What benift does that distinction give you? If the cluster scales to be able to run all of your pending pods, and scales down when you have extra room, and you scale your pods correctly (preemptively & with custom metrics), what do you gain?
Mostly time. For workloads that are pseudo interactive (e.g. continuous integration), you're saving developers a 10-20 minutes here or there. That can add up to be quite a bit for a medium to large organisation.
Because who knows what kind of private company information might possibly be leaked otherwise in commit messages. From a legal point of view, it's a lot easier to start with a clean slate.
Not as sensitive as accidentally dropping information about your internal network. then take the long-troll method of infiltrating an upstream provider to attack a juicy target (build system of fortune 500? yes please)
or maybe catching wind of some dev keys that really are root keys..
many reasons to sanitize git history before open sourcing. in fact many organizations i have worked with still maintain two separate repos, one internal and one open source using fancy magic (either with git or with additional tools) to sanitize and sync commits between the two. i've seen code commits to a large organization that are then packaged up and inspected for license and security violations in an untrusted environment.. many reasons to keep two (or more) running copies
Security wise: From a tactical standpoint - your obvious ones are access keys, etc. From a strategic standpoint, I can tell who did what - and the people actually become great attack vectors.
Argument in the past: Because the best alternative is a complete audit of all past commits for IP issues, trade secrets, keys, network internals, ... It's just much easier to remove that hurdle from the process and only look at the current state of the code.
I guess there are also spiky offline jobs, like Apache spark as mentioned on the article. Likely for things like search indexing, training ML models, etc.

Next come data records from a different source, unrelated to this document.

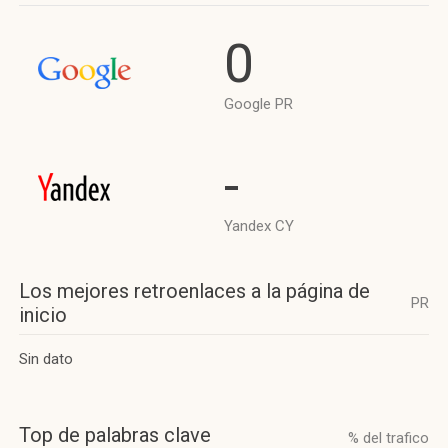
0
Google PR
-
Yandex CY
Los mejores retroenlaces a la página de
PR
inicio
Sin dato
Top de palabras clave
% del trafico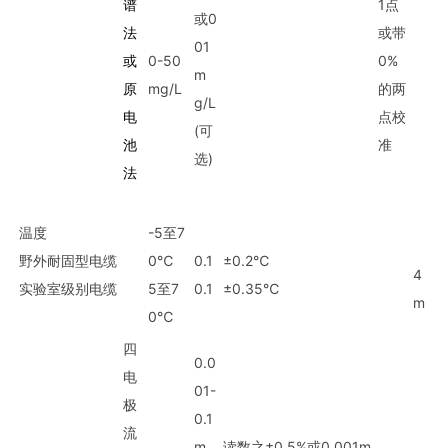
谱
1点
或0
法
或带
01
或
0-50
0%
m
原
mg/L
的两
g/L
电
点校
(可
池
准
选)
法
温度
-5至7
野外耐固型电缆
0℃
0.1
±0.2℃
4
实验室级别电缆
5至7
0.1
±0.35℃
m
0℃
四
0.0
电
01-
极
0.1
流
m
读数之±0.5%或0.001m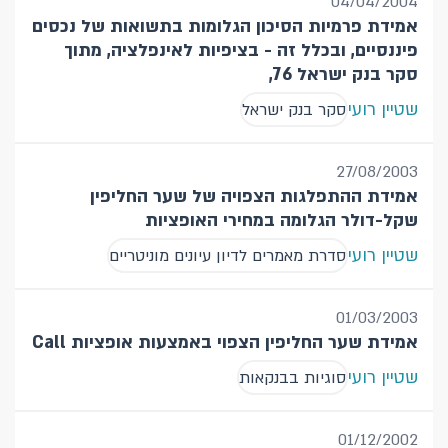
04/04/2004
אמידת פרמיות הסיכון הגלומות בתשואות של נכסים
פיננסיים, ובכלל זה - בציפיות לאינפלציה, מתוך
סקר בנק ישראל 76,
שטיין רועי
סקר בנק ישראל
27/08/2003
אמידת ההתפלגות הצפויה של שער החליפין
שקל-דולר הגלומה במחירי האופציות
שטיין רועי
סדרת מאמרים לדיון עיונים מוניטריים
01/03/2003
אמידת שער החליפין הצפוי באמצעות אופציות Call
שטיין רועי
סוגיות בבנקאות
01/12/2002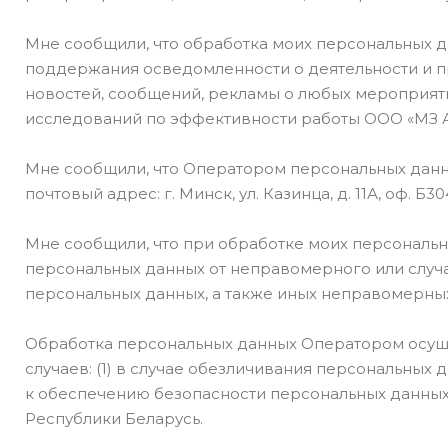
Мне сообщили, что обработка моих персональных д
поддержания осведомленности о деятельности и 
новостей, сообщений, рекламы о любых мероприяти
исследований по эффективности работы ООО «МЗ А
Мне сообщили, что Оператором персональных данных 
почтовый адрес: г. Минск, ул. Казинца, д. 11А, оф. Б304
Мне сообщили, что при обработке моих персональ
персональных данных от неправомерного или случа
персональных данных, а также иных неправомерных
Обработка персональных данных Оператором осуще
случаев: (1) в случае обезличивания персональных
к обеспечению безопасности персональных данных,
Республики Беларусь.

"Eschew flamebait. Don't introduce flamewar topics unless you have something genuinely new to say. Avoid unrelated controversies and generic tangents."

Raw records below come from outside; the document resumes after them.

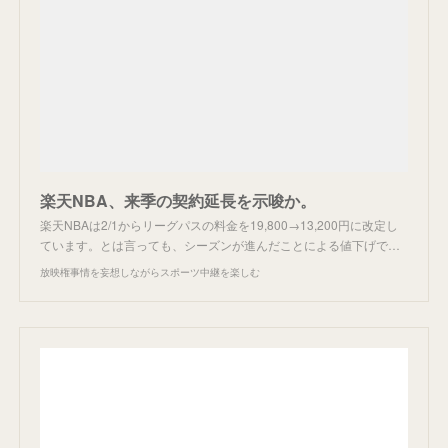
楽天NBA、来季の契約延長を示唆か。
楽天NBAは2/1からリーグパスの料金を19,800→13,200円に改定し
ています。とは言っても、シーズンが進んだことによる値下げで…
放映権事情を妄想しながらスポーツ中継を楽しむ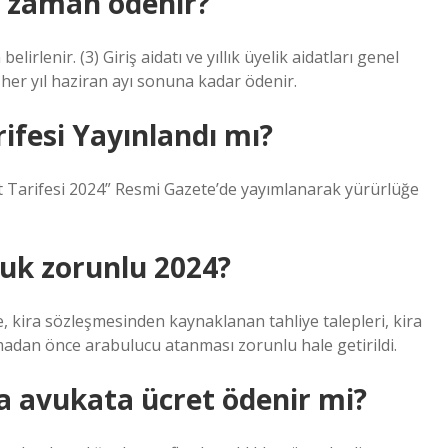
e zaman ödenir?
elirlenir. (3) Giriş aidatı ve yıllık üyelik aidatları genel
tı her yıl haziran ayı sonuna kadar ödenir.
ifesi Yayınlandı mı?
ret Tarifesi 2024” Resmi Gazete’de yayımlanarak yürürlüğe
uk zorunlu 2024?
, kira sözleşmesinden kaynaklanan tahliye talepleri, kira
madan önce arabulucu atanması zorunlu hale getirildi.
 avukata ücret ödenir mi?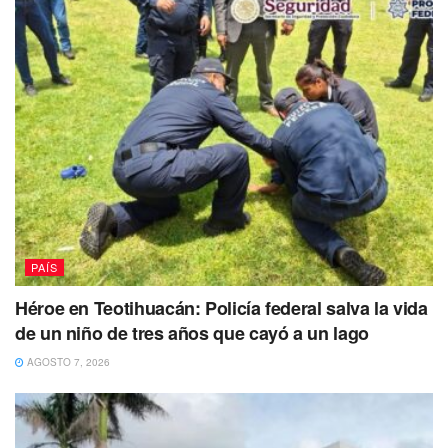
PAÍS
Héroe en Teotihuacán: Policía federal salva la vida
de un niño de tres años que cayó a un lago
AGOSTO 7, 2026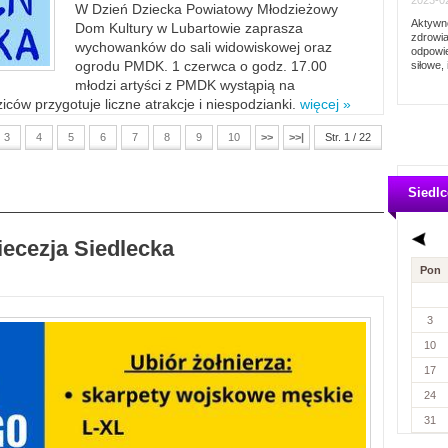
2023-02
W Dzień Dziecka Powiatowy Młodzieżowy
Aktywno
Dom Kultury w Lubartowie zaprasza
zdrowia
wychowanków do sali widowiskowej oraz
odpowie
ogrodu PMDK. 1 czerwca o godz. 17.00
siłowe, 
młodzi artyści z PMDK wystąpią na
ców przygotuje liczne atrakcje i niespodzianki.
więcej »
3
4
5
6
7
8
9
10
>>
>>|
Str. 1 / 22
Siedlc
iecezja Siedlecka
Pon
3
10
17
24
31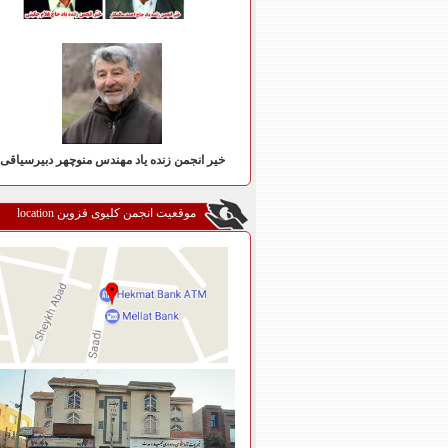
خیر انجمن زنده یاد مهندس منوچهر دبیرسیاقی
موقعیت انجمن کلیوی قزوین location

Btw, that rule doesn't mean tangential topics aren't important—often they're more important than the thread topic. We have the rule to prevent interesting/unusual discussions from getting supplanted by boring/predictable ones.
They aren't held in a negative light... After the war, they were forgiven and I think society in general has accepted that they were just following orders. The leaders definitely thought in a negative light.
Nazi soldiers killed innocent men, women and children en masse. The association with engineers who have done nothing unethical is really inappropriate and unnecessary.